### Source material
• • •
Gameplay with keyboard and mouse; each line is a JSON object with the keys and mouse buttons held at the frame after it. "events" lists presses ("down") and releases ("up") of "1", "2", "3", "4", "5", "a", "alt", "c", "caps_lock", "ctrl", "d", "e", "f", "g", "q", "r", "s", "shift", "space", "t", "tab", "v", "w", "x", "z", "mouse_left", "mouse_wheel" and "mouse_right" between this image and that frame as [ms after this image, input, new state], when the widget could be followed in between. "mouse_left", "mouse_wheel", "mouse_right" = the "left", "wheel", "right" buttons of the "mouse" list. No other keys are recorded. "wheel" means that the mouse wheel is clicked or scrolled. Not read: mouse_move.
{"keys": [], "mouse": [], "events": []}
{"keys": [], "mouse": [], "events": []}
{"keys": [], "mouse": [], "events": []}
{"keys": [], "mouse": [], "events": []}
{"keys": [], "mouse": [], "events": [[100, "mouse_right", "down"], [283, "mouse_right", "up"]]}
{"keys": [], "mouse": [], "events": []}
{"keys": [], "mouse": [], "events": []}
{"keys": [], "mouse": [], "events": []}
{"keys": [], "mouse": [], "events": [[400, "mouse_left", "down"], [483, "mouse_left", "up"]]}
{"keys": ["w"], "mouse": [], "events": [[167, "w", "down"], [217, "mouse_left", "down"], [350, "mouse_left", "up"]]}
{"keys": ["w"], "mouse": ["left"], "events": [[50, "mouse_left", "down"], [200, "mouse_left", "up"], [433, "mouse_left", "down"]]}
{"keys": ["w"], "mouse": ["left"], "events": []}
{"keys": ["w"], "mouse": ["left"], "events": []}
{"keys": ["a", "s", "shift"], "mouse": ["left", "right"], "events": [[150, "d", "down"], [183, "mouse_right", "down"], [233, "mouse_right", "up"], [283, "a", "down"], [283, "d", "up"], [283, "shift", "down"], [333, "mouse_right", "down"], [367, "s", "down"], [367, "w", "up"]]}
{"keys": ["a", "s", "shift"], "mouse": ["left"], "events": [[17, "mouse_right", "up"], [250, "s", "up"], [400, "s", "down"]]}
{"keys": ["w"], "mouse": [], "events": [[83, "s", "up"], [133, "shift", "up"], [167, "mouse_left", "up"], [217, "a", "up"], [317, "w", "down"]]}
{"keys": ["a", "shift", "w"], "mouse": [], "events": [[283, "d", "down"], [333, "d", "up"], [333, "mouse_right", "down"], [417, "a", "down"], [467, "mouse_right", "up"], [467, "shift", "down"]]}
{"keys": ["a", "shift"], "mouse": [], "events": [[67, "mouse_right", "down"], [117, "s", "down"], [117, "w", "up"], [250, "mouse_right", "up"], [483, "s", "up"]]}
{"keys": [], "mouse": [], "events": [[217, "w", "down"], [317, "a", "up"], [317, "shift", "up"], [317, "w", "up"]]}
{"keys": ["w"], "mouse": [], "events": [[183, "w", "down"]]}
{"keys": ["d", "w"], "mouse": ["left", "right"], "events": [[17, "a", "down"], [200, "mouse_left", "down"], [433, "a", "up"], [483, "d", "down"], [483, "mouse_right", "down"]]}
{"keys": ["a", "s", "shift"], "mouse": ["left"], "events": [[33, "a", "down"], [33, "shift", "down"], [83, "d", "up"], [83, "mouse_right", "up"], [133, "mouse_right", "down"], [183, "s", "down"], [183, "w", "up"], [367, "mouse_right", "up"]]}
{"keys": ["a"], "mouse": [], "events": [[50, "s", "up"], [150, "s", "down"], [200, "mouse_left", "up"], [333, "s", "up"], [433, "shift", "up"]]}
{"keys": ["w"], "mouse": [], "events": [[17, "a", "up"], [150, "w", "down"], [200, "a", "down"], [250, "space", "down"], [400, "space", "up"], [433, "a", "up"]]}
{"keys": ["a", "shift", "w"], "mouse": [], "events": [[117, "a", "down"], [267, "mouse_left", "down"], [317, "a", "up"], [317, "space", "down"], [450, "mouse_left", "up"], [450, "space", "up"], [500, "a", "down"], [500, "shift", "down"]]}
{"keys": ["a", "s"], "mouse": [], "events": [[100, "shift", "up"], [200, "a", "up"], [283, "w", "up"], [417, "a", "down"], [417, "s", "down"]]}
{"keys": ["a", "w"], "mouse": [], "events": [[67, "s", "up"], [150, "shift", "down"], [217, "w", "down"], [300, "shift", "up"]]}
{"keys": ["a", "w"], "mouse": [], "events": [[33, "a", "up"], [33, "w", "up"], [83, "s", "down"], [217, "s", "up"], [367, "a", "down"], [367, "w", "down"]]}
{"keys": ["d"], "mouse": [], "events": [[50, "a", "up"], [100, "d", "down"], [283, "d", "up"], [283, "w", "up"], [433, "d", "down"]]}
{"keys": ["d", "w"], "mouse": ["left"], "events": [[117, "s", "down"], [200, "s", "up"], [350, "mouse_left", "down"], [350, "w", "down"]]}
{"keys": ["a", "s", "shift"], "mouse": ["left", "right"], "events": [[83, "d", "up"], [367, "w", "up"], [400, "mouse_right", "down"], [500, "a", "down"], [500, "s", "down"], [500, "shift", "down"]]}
• • •
### Assignment
Please count the lines above containing "space"; number only.

### Written answer
3